Background: Pancreatic and periampullary carcinoma are aggressive tumours where preoperative assessment is challenging. Disseminated tumour cells (DTC) in the bone marrow (BM) are associated with impaired prognosis in a variety of epithelial cancers. In a cohort of patients with presumed resectable pancreatic and periampullary carcinoma, we evaluated the frequency and the potential prognostic impact of the preoperative presence of DTC, defined as cytokeratin-positive cells detected by immunocytochemistry (ICC).

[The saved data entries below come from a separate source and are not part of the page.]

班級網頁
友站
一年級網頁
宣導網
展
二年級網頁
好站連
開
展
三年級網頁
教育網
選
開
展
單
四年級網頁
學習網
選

Methods: Preoperative BM samples from 242 patients selected for surgical resection of presumed resectable pancreatic and periampullary carcinoma from 09/2009 to 12/2014, were analysed for presence of CK-positive cells by ICC. The median observation time was 21.5 months. Overall survival (OS) and disease-free survival (DFS) were calculated by Kaplan-Meier and Cox regression analysis.

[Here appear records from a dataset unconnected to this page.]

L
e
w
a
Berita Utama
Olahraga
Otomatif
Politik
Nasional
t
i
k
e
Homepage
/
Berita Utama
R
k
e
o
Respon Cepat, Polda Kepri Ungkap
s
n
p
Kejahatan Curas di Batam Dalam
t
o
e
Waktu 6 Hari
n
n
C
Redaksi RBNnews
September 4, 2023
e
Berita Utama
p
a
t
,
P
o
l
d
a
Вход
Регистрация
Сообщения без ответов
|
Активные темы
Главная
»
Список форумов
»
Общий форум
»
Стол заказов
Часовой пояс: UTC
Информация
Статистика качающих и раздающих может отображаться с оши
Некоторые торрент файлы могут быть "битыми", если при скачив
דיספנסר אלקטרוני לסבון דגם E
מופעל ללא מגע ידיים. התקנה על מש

Results: Successful resections of malignant tumours were performed in 179 of the cases, 30 patients resected had benign pancreatic disease based on postoperative histology, and 33 were deemed inoperable intraoperatively due to advanced disease. Overall survival for patients with resected carcinoma was 21.1 months (95% CI: 18.0-24.1), for those with benign disease OS was 101 months (95% CI: 69.4-132) and for those with advanced disease OS was 8.8 months (95% CI: 4.3-13.3). The proportion of patients with detected CK-positive cells was 6/168 (3.6%) in resected malignant cases, 2/31 (6.5%) in advanced disease and 4/29 (13.8%) in benign disease. The presence of CK-positive cells was not correlated to OS or DFS, neither in the entire cohort nor in the subgroup negative for circulating tumour cells (CTC).
Conclusions: The results indicate that CK-positive cells may be present in both patients with malignant and benign diseases of the pancreas. Detection of CK-positive cells was not associated with differences in prognosis for the entire cohort or any of the subgroups analysed.
Trial Registration: clinicaltrials.gov ( NCT01919151 ).